Start of Block

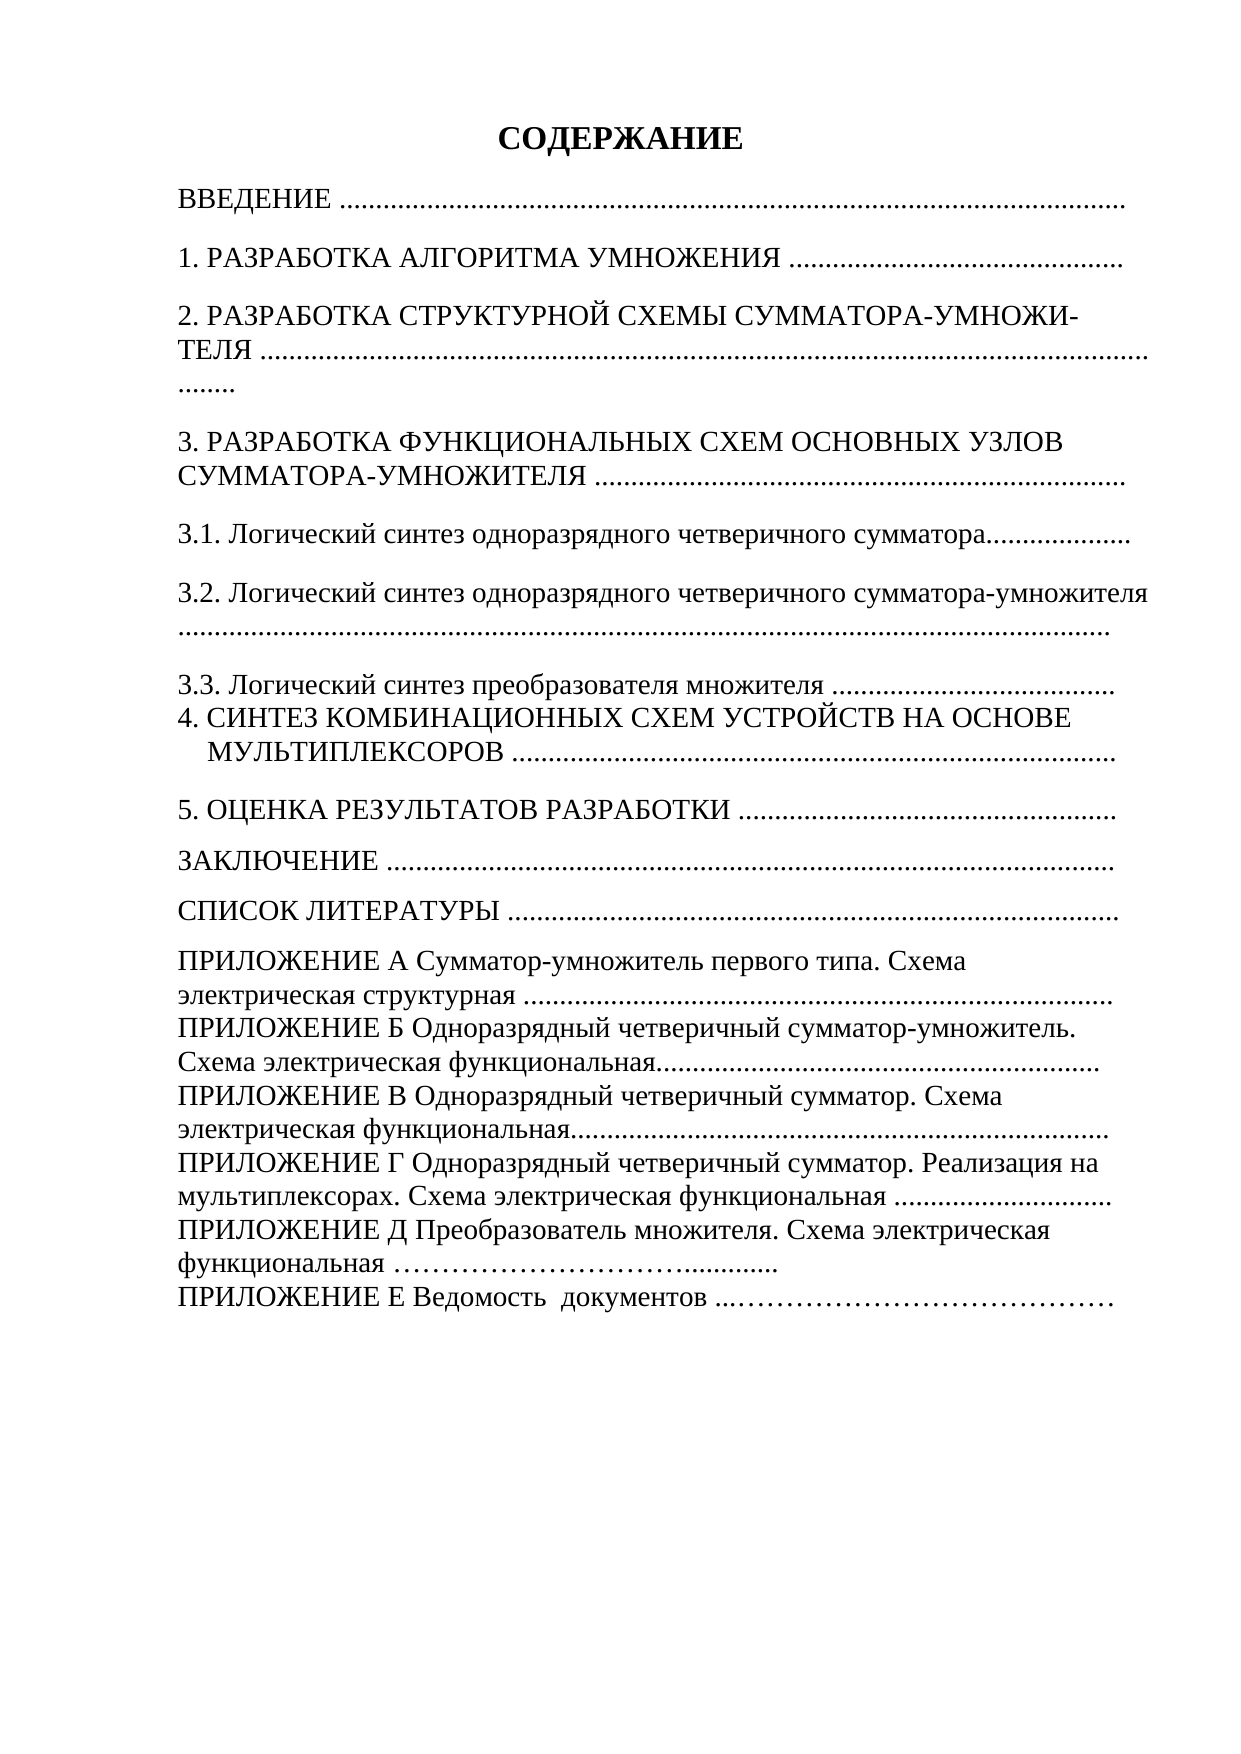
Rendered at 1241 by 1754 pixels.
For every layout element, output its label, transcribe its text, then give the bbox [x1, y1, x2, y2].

text МУЛЬТИПЛЕКСОРОВ ................................................................................... [177, 734, 1152, 767]
text ПРИЛОЖЕНИЕ А Сумматор-умножитель первого типа. Схема электрическая структурная ................................................................................. [177, 943, 1152, 1011]
text 3.3. Логический синтез преобразователя множителя ....................................... [177, 667, 1152, 700]
text СОДЕРЖАНИЕ [398, 118, 1152, 156]
text 5. ОЦЕНКА РЕЗУЛЬТАТОВ РАЗРАБОТКИ .................................................... ЗАКЛЮЧЕНИЕ .................................................................................................... СПИСОК ЛИТЕРАТУРЫ .................................................................................... [177, 792, 1152, 927]
text ПРИЛОЖЕНИЕ Б Одноразрядный четверичный сумматор-умножитель. Схема электрическая функциональная............................................................. [177, 1011, 1152, 1078]
text ПРИЛОЖЕНИЕ Д Преобразователь множителя. Схема электрическая функциональная …………………………............. [177, 1212, 1152, 1279]
text 3.2. Логический синтез одноразрядного четверичного сумматора-умножителя ................................................................................................................................ [177, 575, 1152, 642]
text ПРИЛОЖЕНИЕ В Одноразрядный четверичный сумматор. Схема электрическая функциональная.......................................................................... [177, 1078, 1152, 1145]
text 1. РАЗРАБОТКА АЛГОРИТМА УМНОЖЕНИЯ .............................................. [177, 240, 1152, 273]
text 3. РАЗРАБОТКА ФУНКЦИОНАЛЬНЫХ СХЕМ ОСНОВНЫХ УЗЛОВ СУММАТОРА-УМНОЖИТЕЛЯ ......................................................................... [177, 424, 1152, 491]
text ПРИЛОЖЕНИЕ Е Ведомость документов ...………………………………… [177, 1279, 1152, 1312]
text 4. СИНТЕЗ КОМБИНАЦИОННЫХ СХЕМ УСТРОЙСТВ НА ОСНОВЕ [177, 700, 1152, 734]
text 3.1. Логический синтез одноразрядного четверичного сумматора.................... [177, 516, 1152, 550]
text ПРИЛОЖЕНИЕ Г Одноразрядный четверичный сумматор. Реализация на мультиплексорах. Схема электрическая функциональная .............................. [177, 1145, 1152, 1212]
text 2. РАЗРАБОТКА СТРУКТУРНОЙ СХЕМЫ СУММАТОРА-УМНОЖИ-ТЕЛЯ .................................................................................................................................. [177, 298, 1152, 399]
text ВВЕДЕНИЕ ............................................................................................................ [177, 181, 1152, 215]
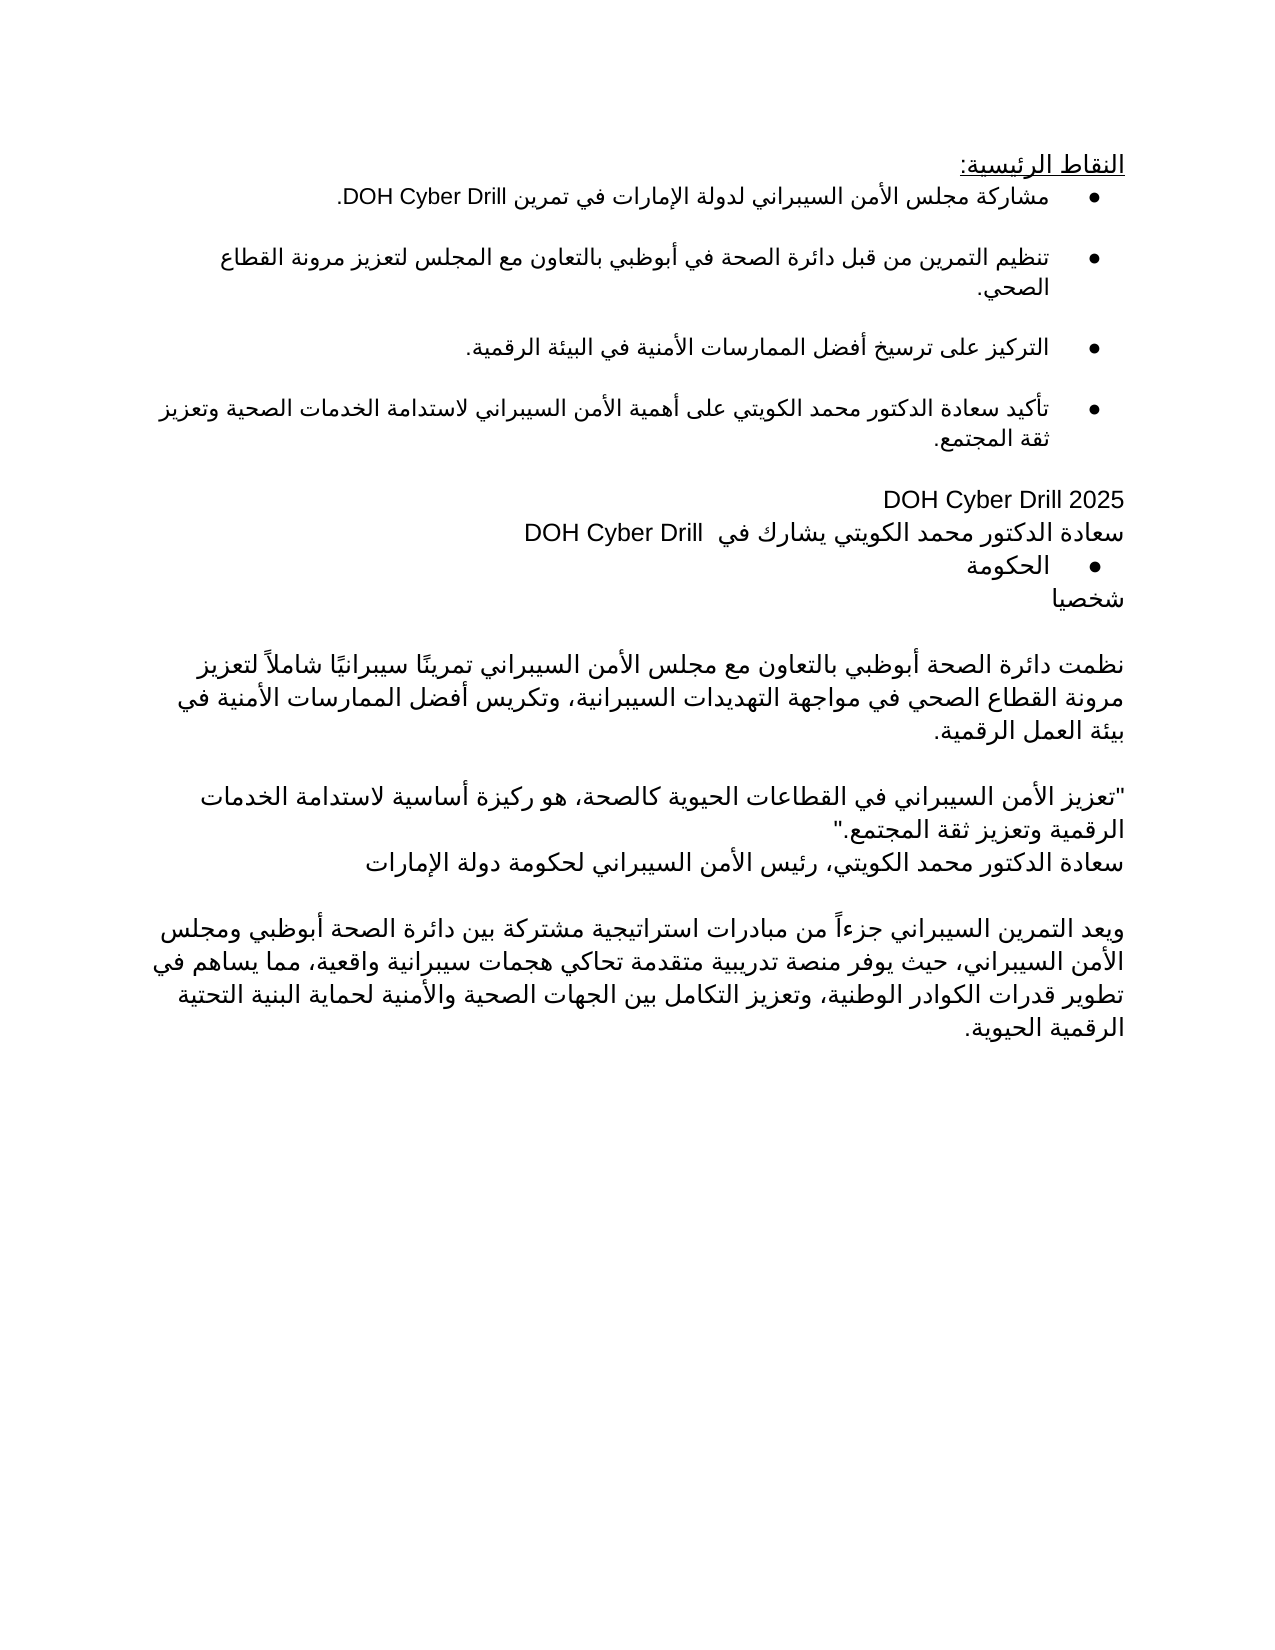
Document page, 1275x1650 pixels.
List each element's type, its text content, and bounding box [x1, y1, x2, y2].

text ويعد التمرين السيبراني جزءاً من مبادرات استراتيجية مشتركة بين دائرة الصحة أبوظبي ومجلس الأمن السيبراني، حيث يوفر منصة تدريبية متقدمة تحاكي هجمات سيبرانية واقعية، مما يساهم في تطوير قدرات الكوادر الوطنية، وتعزيز التكامل بين الجهات الصحية والأمنية لحماية البنية التحتية الرقمية الحيوية. [150, 914, 1125, 1042]
text النقاط الرئيسية: [150, 150, 1125, 179]
text سعادة الدكتور محمد الكويتي، رئيس الأمن السيبراني لحكومة دولة الإمارات [150, 848, 1125, 877]
list مشاركة مجلس الأمن السيبراني لدولة الإمارات في تمرين DOH Cyber Drill. [150, 183, 1087, 209]
list تنظيم التمرين من قبل دائرة الصحة في أبوظبي بالتعاون مع المجلس لتعزيز مرونة القطاع الصحي. [150, 243, 1087, 300]
text سعادة الدكتور محمد الكويتي يشارك في DOH Cyber Drill [150, 518, 1125, 547]
text شخصيا [150, 584, 1125, 613]
list التركيز على ترسيخ أفضل الممارسات الأمنية في البيئة الرقمية. [150, 334, 1087, 360]
text DOH Cyber Drill 2025 [150, 485, 1125, 514]
list تأكيد سعادة الدكتور محمد الكويتي على أهمية الأمن السيبراني لاستدامة الخدمات الصحية وتعزيز ثقة المجتمع. [150, 394, 1087, 451]
list الحكومة [150, 551, 1087, 580]
text "تعزيز الأمن السيبراني في القطاعات الحيوية كالصحة، هو ركيزة أساسية لاستدامة الخدمات الرقمية وتعزيز ثقة المجتمع." [150, 782, 1125, 844]
text نظمت دائرة الصحة أبوظبي بالتعاون مع مجلس الأمن السيبراني تمرينًا سيبرانيًا شاملاً لتعزيز مرونة القطاع الصحي في مواجهة التهديدات السيبرانية، وتكريس أفضل الممارسات الأمنية في بيئة العمل الرقمية. [150, 650, 1125, 745]
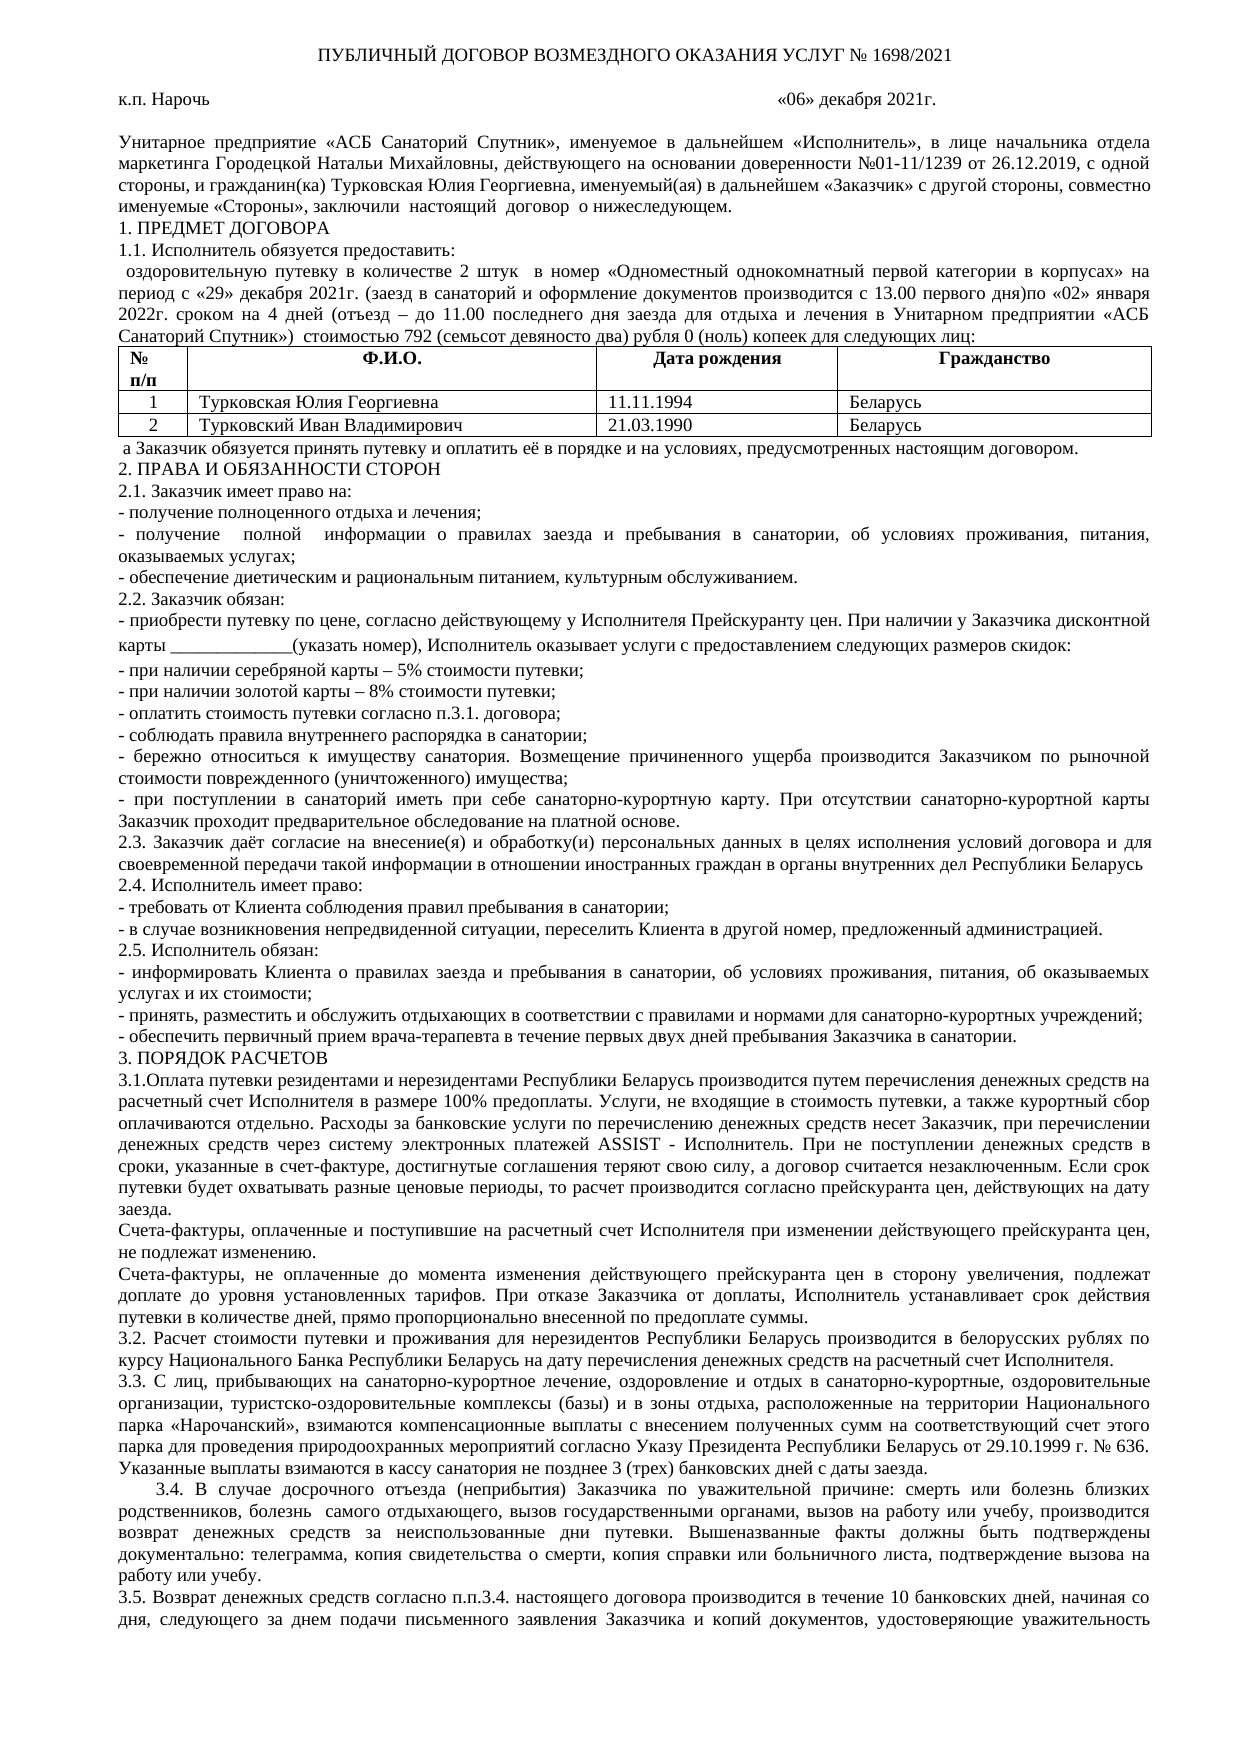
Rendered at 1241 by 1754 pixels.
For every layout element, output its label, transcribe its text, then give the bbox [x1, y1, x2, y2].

End of Block

◆ Task details
Copy all of the listing word for word, minus the images.

◆ Exercise output
Rendered at 1241 by 1754 pixels.
For every layout element, output its label, transcribe its text, then give the bbox [x1, y1, x2, y2].

text МУЛЬТИПЛЕКСОРОВ ................................................................................... [177, 734, 1152, 767]
text ПРИЛОЖЕНИЕ А Сумматор-умножитель первого типа. Схема электрическая структурная ................................................................................. [177, 943, 1152, 1011]
text 3.3. Логический синтез преобразователя множителя ....................................... [177, 667, 1152, 700]
text СОДЕРЖАНИЕ [398, 118, 1152, 156]
text 5. ОЦЕНКА РЕЗУЛЬТАТОВ РАЗРАБОТКИ .................................................... ЗАКЛЮЧЕНИЕ .................................................................................................... СПИСОК ЛИТЕРАТУРЫ .................................................................................... [177, 792, 1152, 927]
text ПРИЛОЖЕНИЕ Б Одноразрядный четверичный сумматор-умножитель. Схема электрическая функциональная............................................................. [177, 1011, 1152, 1078]
text ПРИЛОЖЕНИЕ Д Преобразователь множителя. Схема электрическая функциональная …………………………............. [177, 1212, 1152, 1279]
text 3.2. Логический синтез одноразрядного четверичного сумматора-умножителя ................................................................................................................................ [177, 575, 1152, 642]
text ПРИЛОЖЕНИЕ В Одноразрядный четверичный сумматор. Схема электрическая функциональная.......................................................................... [177, 1078, 1152, 1145]
text 1. РАЗРАБОТКА АЛГОРИТМА УМНОЖЕНИЯ .............................................. [177, 240, 1152, 273]
text 3. РАЗРАБОТКА ФУНКЦИОНАЛЬНЫХ СХЕМ ОСНОВНЫХ УЗЛОВ СУММАТОРА-УМНОЖИТЕЛЯ ......................................................................... [177, 424, 1152, 491]
text ПРИЛОЖЕНИЕ Е Ведомость документов ...………………………………… [177, 1279, 1152, 1312]
text 4. СИНТЕЗ КОМБИНАЦИОННЫХ СХЕМ УСТРОЙСТВ НА ОСНОВЕ [177, 700, 1152, 734]
text 3.1. Логический синтез одноразрядного четверичного сумматора.................... [177, 516, 1152, 550]
text ПРИЛОЖЕНИЕ Г Одноразрядный четверичный сумматор. Реализация на мультиплексорах. Схема электрическая функциональная .............................. [177, 1145, 1152, 1212]
text 2. РАЗРАБОТКА СТРУКТУРНОЙ СХЕМЫ СУММАТОРА-УМНОЖИ-ТЕЛЯ .................................................................................................................................. [177, 298, 1152, 399]
text ВВЕДЕНИЕ ............................................................................................................ [177, 181, 1152, 215]
Document page, 1275x1650 pixels.
List each element's type, its text content, and bounding box [x1, y1, x2, y2].

text ويعد التمرين السيبراني جزءاً من مبادرات استراتيجية مشتركة بين دائرة الصحة أبوظبي ومجلس الأمن السيبراني، حيث يوفر منصة تدريبية متقدمة تحاكي هجمات سيبرانية واقعية، مما يساهم في تطوير قدرات الكوادر الوطنية، وتعزيز التكامل بين الجهات الصحية والأمنية لحماية البنية التحتية الرقمية الحيوية. [150, 914, 1125, 1042]
text النقاط الرئيسية: [150, 150, 1125, 179]
text سعادة الدكتور محمد الكويتي، رئيس الأمن السيبراني لحكومة دولة الإمارات [150, 848, 1125, 877]
list مشاركة مجلس الأمن السيبراني لدولة الإمارات في تمرين DOH Cyber Drill. [150, 183, 1087, 209]
list تنظيم التمرين من قبل دائرة الصحة في أبوظبي بالتعاون مع المجلس لتعزيز مرونة القطاع الصحي. [150, 243, 1087, 300]
text سعادة الدكتور محمد الكويتي يشارك في DOH Cyber Drill [150, 518, 1125, 547]
text شخصيا [150, 584, 1125, 613]
list التركيز على ترسيخ أفضل الممارسات الأمنية في البيئة الرقمية. [150, 334, 1087, 360]
text DOH Cyber Drill 2025 [150, 485, 1125, 514]
list تأكيد سعادة الدكتور محمد الكويتي على أهمية الأمن السيبراني لاستدامة الخدمات الصحية وتعزيز ثقة المجتمع. [150, 394, 1087, 451]
list الحكومة [150, 551, 1087, 580]
text "تعزيز الأمن السيبراني في القطاعات الحيوية كالصحة، هو ركيزة أساسية لاستدامة الخدمات الرقمية وتعزيز ثقة المجتمع." [150, 782, 1125, 844]
text نظمت دائرة الصحة أبوظبي بالتعاون مع مجلس الأمن السيبراني تمرينًا سيبرانيًا شاملاً لتعزيز مرونة القطاع الصحي في مواجهة التهديدات السيبرانية، وتكريس أفضل الممارسات الأمنية في بيئة العمل الرقمية. [150, 650, 1125, 745]
Rendered at 1241 by 1754 pixels.
For every layout element, output its label, transcribe its text, then give the bbox [x1, y1, x2, y2].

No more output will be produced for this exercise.